I have long been a huge fan of brooches. Over the past few years, they have made a major comeback, most likely because modern women have figured out what the women of past decades knew. They can be worn year-round without having to worry about the length of a chain over a turtleneck or how to dress up the LBD. Brooches go with any outfit and can be worn with everything from a jean jacket to an evening gown. They can be even be placed in your hair with hidden bobby pins. How they look best: worn in multiples.
-There are various styles of antique and vintage bracelets. In Victorian times, women followed the trends set by their stylish queen and wore wide black enameled bracelets on each wrist. The black enamel over gold was part of the dark and more somber jewelry that became so popular when Queen Victoria went into mourning after Prince Albert’s death. Pieces like these bracelets part of the look of mourning or memorial jewelry during this time. On a lighter note, wedding bracelets (two bangles which a women would wear on her wedding day and beyond) were also worn on both wrist and they were the reverse of the mourning styles: predominately gold with enamel tracing. These double bracelets often had sentimental floral designs which spoke to romance and new love.
-The wide cuffs were luckily also shown in silver which were engraved and featured buckles, corset motifs and the look of real French cuffs. Wonder Woman had nothing on the Victorians, particularly since the bracelets were fierce looking but lightweight enough to pile and stack on and still be able to move. If you can’t afford gold, then I would suggest definitely investing in the silver styles and moving into the golds.
-During Victorian times snake motifs held the meaning of eternal love due to Queen Victorian receiving one as an engagement ring. The trend evolved to all types of jewelry from bracelets to brooches to earrings This is a beauty of bracelet. It is is flexible with all blue enamel that is in excellent condition for its age, a moonstone and diamond head and ruby eyes. Keyamour features a range of snake bracelets in deep blue enamels, lighter blue enamels, turquoise and gold and a host of other styles from the Victorian into the Edwardian periods.
-Bracelets in the Edwardian/Belle Époque era became lighter and more flexible with the advent of platinum. We first saw platinum over 18K gold in the early parts of the period and then moved on to all platinum styles. The predominant looks were all white—diamonds and pearls in lacy openwork patterns that were dressier yet spread a welcome lightness across Europe after the heavier styles of the Victorians. Pieces took their inspiration from garland motifs and French embroideries.

▸ **Explore the material**
1. In the text on antique jewelry, what material made Edwardian bracelets lighter and more flexible?
2. Do the following statements agree with the text on antique jewelry? Give yes or no for each, quoting the words of the text that decide it. (a) Wedding bracelets were mostly silver with enamel tracing. (b) The silver cuffs were engraved and had buckles. (c) The main Edwardian looks were all white.
3. Retype the text on antique jewelry exactly, from the words "I have long" to the words "worn in multiples.".

▸ **Entries provided**

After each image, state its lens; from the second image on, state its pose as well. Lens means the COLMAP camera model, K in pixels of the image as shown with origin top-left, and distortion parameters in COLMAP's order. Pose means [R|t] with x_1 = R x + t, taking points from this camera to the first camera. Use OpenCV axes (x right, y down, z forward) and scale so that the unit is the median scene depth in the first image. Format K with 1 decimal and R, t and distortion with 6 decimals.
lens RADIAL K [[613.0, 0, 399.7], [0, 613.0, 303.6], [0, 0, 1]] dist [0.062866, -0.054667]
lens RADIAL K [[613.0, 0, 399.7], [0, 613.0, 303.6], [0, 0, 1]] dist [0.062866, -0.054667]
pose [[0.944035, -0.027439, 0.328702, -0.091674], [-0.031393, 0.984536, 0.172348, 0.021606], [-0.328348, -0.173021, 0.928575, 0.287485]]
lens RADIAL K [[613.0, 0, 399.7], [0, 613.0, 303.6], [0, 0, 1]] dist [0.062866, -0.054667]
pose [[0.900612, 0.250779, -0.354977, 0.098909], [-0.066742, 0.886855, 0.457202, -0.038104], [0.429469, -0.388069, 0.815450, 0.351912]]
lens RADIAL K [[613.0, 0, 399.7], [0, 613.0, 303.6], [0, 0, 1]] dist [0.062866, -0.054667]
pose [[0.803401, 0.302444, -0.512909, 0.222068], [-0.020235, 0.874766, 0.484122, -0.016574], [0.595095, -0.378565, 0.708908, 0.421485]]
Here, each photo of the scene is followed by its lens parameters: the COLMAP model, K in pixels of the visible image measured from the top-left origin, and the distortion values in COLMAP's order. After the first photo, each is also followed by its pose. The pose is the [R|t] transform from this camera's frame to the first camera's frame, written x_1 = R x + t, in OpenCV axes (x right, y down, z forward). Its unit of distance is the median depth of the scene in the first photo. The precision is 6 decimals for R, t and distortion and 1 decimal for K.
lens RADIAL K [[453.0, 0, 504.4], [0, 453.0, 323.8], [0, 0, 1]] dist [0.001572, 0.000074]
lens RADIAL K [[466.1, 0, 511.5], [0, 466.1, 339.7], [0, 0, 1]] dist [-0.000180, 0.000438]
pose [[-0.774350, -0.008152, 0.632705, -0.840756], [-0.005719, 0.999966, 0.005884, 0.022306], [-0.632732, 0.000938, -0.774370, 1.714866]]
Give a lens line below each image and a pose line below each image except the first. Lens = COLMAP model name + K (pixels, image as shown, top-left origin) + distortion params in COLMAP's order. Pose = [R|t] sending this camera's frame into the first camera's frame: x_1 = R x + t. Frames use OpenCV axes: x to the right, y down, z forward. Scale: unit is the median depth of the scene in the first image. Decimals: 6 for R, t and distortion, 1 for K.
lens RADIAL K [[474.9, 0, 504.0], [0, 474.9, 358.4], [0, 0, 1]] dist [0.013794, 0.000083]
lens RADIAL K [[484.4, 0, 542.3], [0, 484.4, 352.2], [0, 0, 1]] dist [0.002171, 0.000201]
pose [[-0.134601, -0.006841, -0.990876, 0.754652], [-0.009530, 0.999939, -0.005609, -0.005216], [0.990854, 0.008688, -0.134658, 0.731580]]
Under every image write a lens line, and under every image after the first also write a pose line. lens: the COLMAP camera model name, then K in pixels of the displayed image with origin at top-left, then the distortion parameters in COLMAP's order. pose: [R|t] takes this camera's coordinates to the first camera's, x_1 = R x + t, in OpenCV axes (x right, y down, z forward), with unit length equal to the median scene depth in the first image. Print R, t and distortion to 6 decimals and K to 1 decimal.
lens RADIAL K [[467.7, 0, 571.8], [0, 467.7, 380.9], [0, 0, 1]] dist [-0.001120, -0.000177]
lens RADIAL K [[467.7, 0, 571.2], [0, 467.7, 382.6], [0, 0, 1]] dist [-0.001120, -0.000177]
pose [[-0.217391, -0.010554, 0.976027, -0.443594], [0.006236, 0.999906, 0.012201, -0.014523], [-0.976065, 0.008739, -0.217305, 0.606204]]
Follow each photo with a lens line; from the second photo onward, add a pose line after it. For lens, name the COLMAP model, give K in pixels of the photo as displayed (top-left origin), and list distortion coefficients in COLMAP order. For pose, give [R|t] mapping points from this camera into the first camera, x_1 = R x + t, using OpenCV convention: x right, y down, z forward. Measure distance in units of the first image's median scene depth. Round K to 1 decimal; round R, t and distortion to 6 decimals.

▸ **Answers to the exercise**
1. Platinum.

2.
(a) No: "predominately gold with enamel tracing"
(b) Yes: "engraved and featured buckles, corset motifs and the look of real French cuffs"
(c) Yes: "The predominant looks were all white—diamonds and pearls in lacy openwork patterns"

3.
I have long been a huge fan of brooches. Over the past few years, they have made a major comeback, most likely because modern women have figured out what the women of past decades knew. They can be worn year-round without having to worry about the length of a chain over a turtleneck or how to dress up the LBD. Brooches go with any outfit and can be worn with everything from a jean jacket to an evening gown. They can be even be placed in your hair with hidden bobby pins. How they look best: worn in multiples.